Stored data
= = = = =

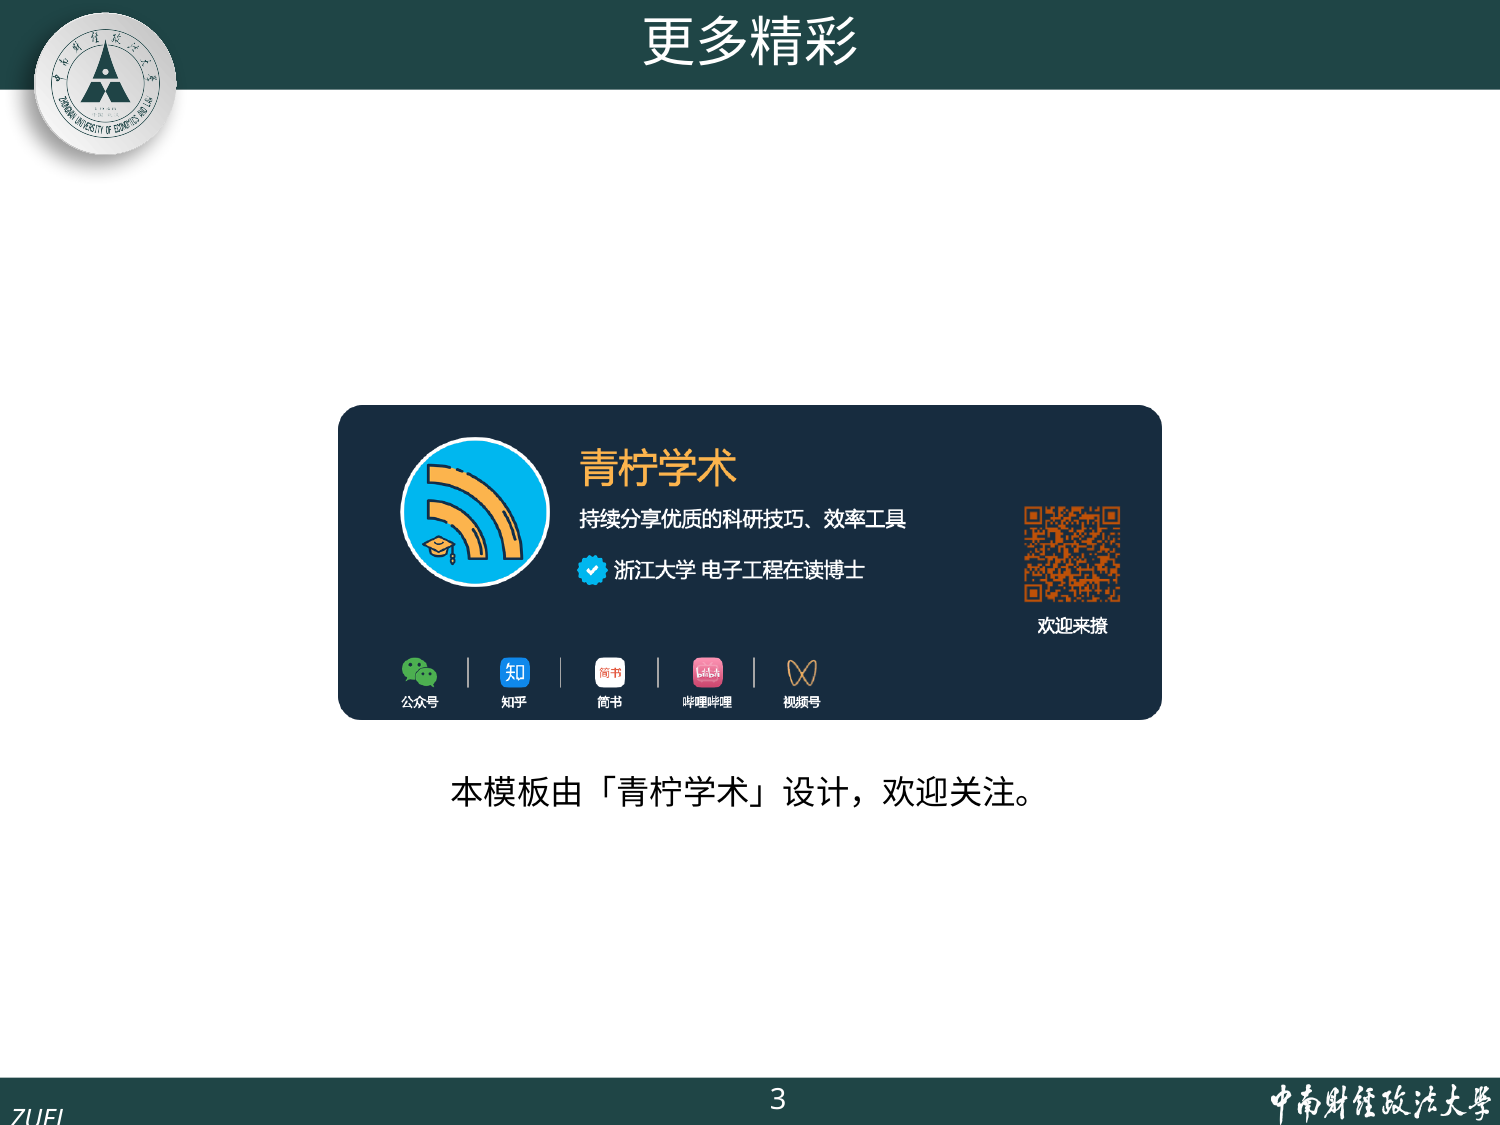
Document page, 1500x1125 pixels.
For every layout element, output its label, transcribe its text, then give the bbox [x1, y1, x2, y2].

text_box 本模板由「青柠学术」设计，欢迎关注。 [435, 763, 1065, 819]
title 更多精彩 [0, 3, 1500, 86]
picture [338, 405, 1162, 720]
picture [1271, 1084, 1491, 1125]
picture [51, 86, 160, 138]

= = = = =

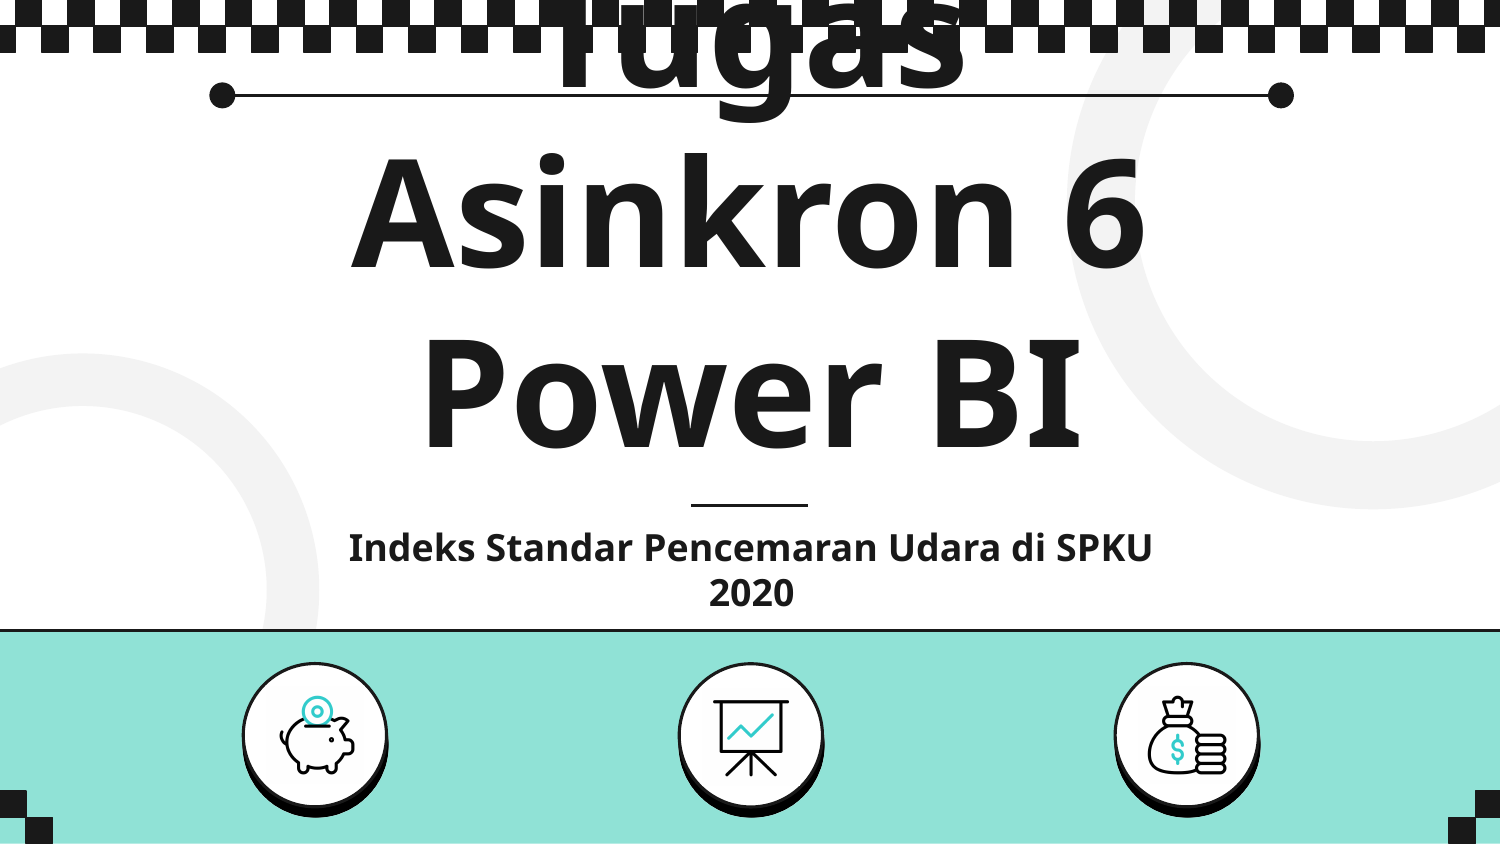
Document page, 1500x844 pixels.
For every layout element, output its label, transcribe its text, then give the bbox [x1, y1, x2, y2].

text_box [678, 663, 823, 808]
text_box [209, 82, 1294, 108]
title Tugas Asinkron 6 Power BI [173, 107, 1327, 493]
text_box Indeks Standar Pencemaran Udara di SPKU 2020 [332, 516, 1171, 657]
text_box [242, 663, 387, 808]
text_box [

= = = = =

== DIRECTIONS FOR THIS TASK ==
All of the lines above that carry the string "pixels" need to be found and copied.

== RESULT BELOW ==
Document page, 1500x1125 pixels.
Document page, 1500x844 pixels.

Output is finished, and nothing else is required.